→ Exercise description:
Write only the number of lines below in which "pixels" occurs.

→ Input material:

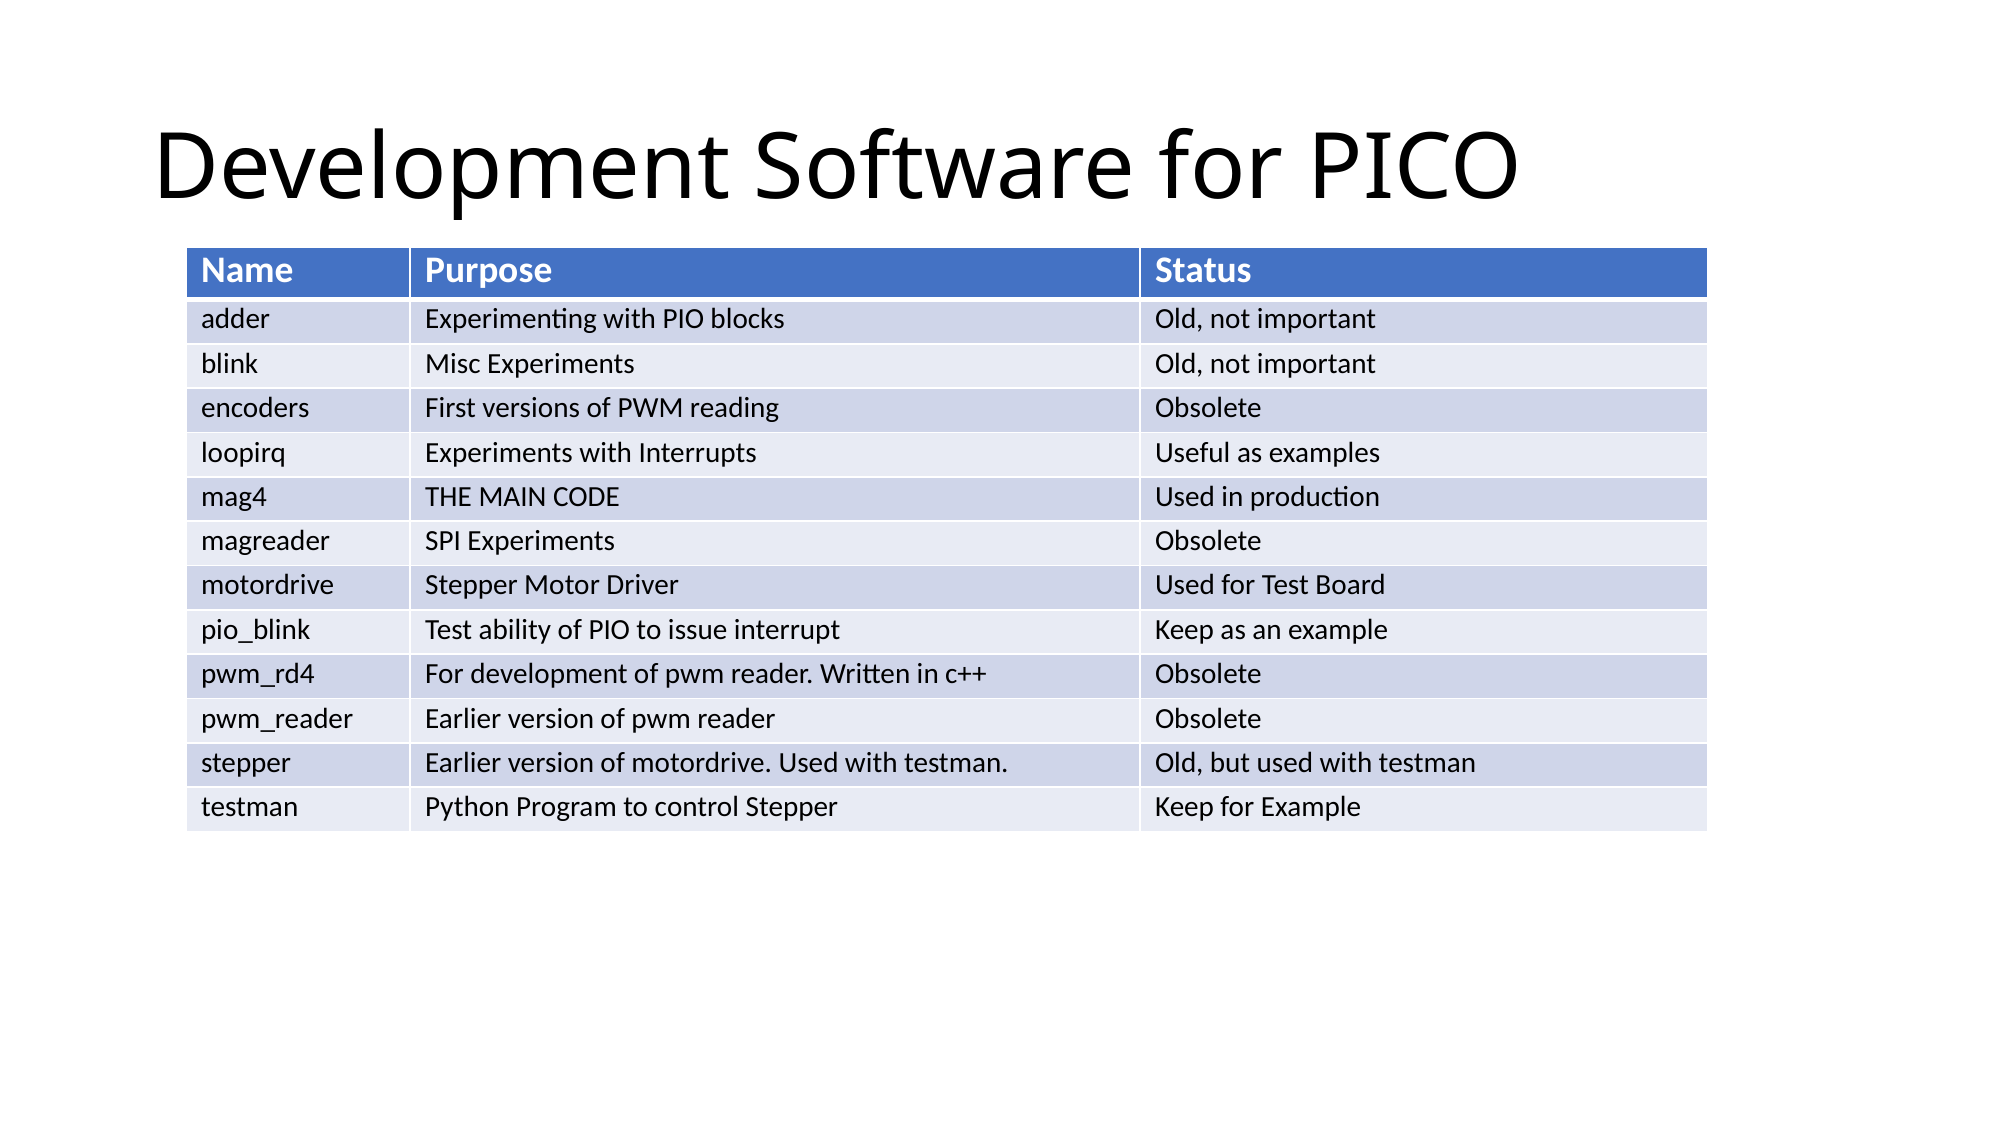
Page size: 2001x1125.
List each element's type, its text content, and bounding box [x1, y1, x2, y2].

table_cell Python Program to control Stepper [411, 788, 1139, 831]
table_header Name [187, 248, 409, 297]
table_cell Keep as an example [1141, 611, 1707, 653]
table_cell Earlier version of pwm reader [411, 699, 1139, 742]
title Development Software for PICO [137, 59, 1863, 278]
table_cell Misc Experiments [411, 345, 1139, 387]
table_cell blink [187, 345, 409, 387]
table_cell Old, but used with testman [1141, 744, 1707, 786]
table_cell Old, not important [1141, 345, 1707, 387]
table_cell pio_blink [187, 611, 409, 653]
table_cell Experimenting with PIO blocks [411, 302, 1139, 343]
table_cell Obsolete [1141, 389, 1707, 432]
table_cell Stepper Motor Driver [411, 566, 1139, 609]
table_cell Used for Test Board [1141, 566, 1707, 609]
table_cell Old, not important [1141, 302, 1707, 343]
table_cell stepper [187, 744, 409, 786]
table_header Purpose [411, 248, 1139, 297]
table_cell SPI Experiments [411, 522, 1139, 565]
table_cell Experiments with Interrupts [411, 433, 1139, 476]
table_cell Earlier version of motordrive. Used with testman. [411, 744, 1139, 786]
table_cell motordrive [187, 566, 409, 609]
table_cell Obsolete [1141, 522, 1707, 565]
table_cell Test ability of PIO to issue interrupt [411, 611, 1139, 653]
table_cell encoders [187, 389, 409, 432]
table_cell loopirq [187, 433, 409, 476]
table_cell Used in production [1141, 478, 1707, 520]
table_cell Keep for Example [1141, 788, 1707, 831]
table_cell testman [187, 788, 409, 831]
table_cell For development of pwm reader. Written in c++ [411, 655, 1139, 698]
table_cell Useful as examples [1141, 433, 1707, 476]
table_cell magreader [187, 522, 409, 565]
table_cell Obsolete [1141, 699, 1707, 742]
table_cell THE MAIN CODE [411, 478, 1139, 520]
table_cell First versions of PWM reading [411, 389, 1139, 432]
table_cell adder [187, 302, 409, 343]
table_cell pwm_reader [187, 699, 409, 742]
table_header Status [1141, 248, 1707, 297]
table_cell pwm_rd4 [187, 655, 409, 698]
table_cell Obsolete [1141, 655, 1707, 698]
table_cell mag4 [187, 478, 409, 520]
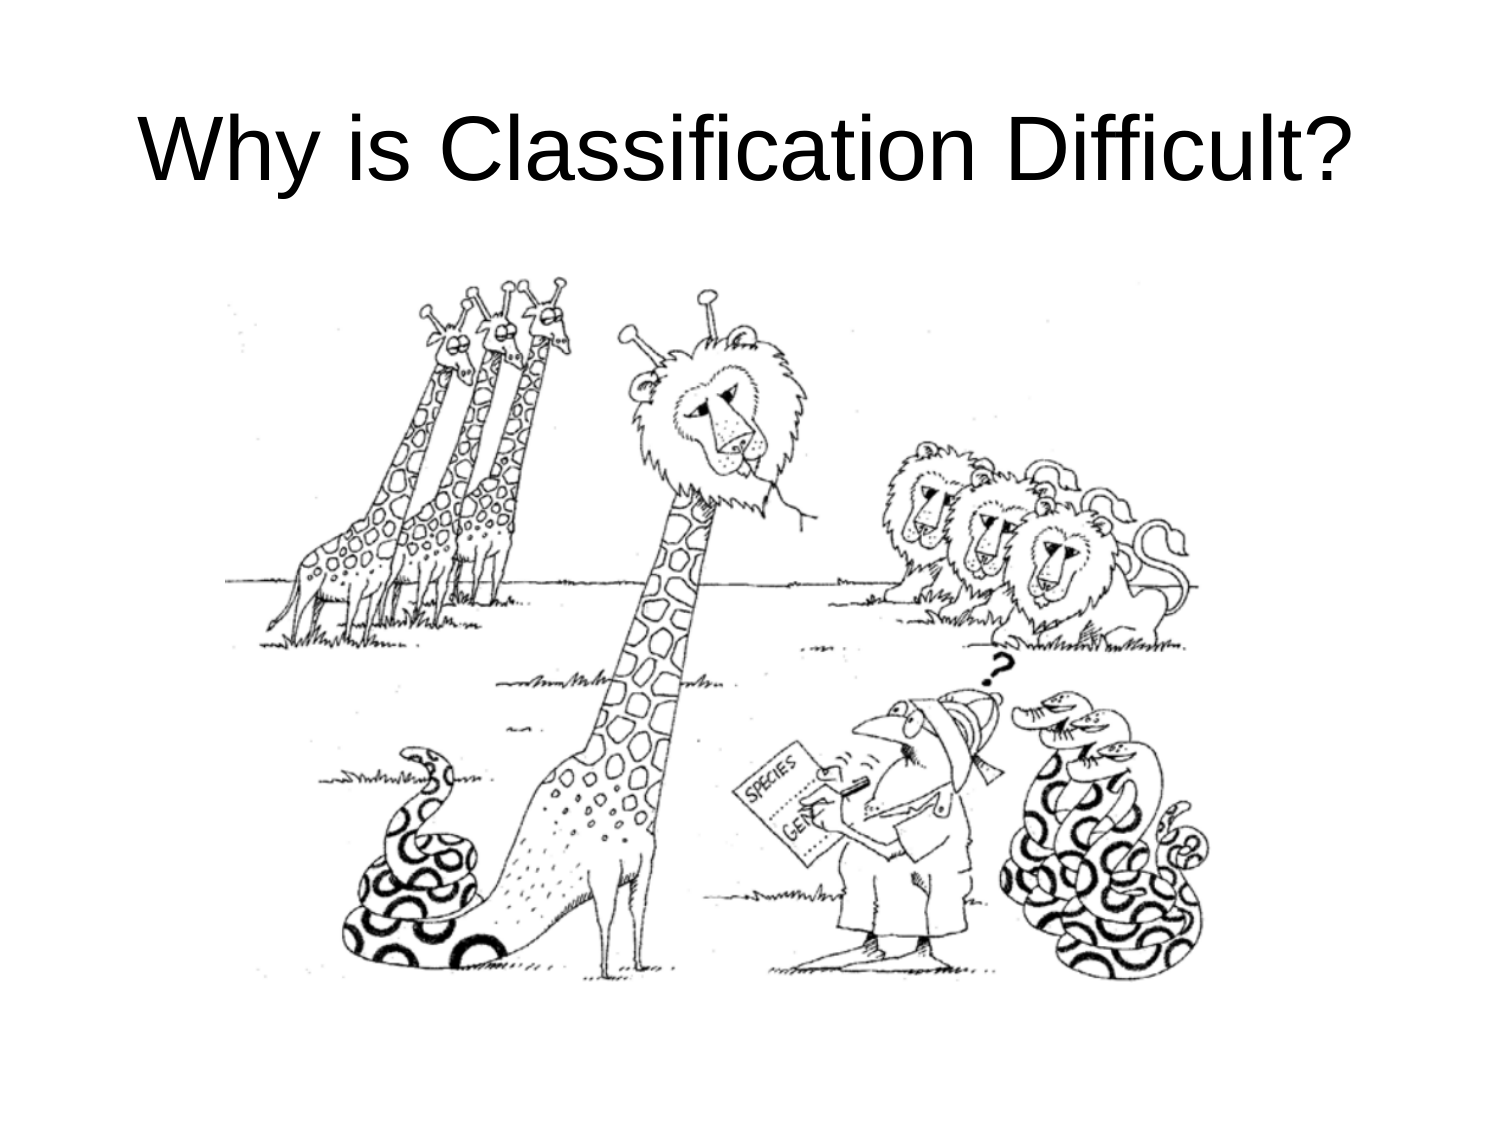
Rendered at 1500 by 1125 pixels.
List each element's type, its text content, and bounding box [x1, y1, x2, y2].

==

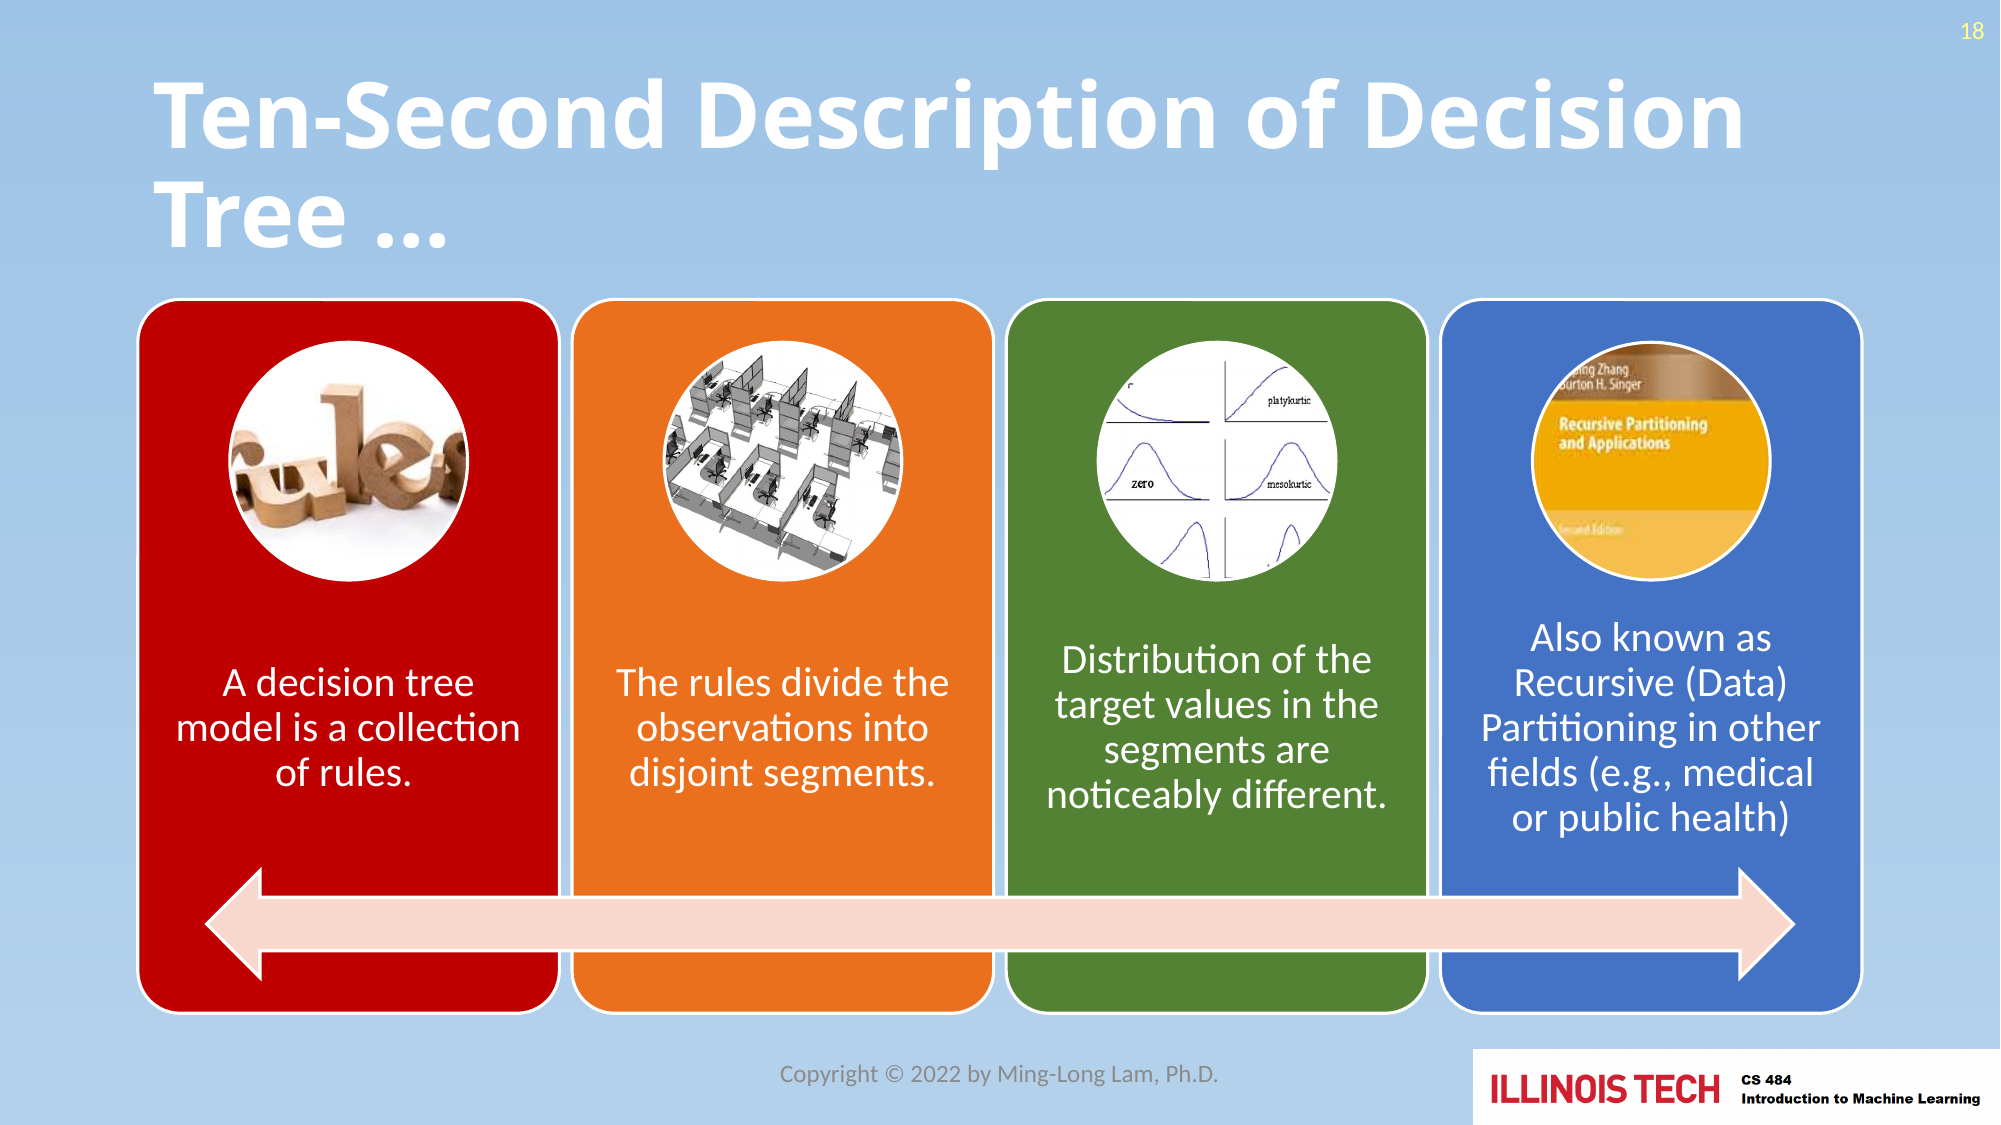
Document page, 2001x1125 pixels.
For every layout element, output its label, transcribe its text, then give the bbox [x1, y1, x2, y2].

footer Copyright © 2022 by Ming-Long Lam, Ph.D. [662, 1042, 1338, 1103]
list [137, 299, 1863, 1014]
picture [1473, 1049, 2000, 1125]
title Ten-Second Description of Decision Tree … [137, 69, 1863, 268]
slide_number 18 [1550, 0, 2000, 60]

→ Result:
2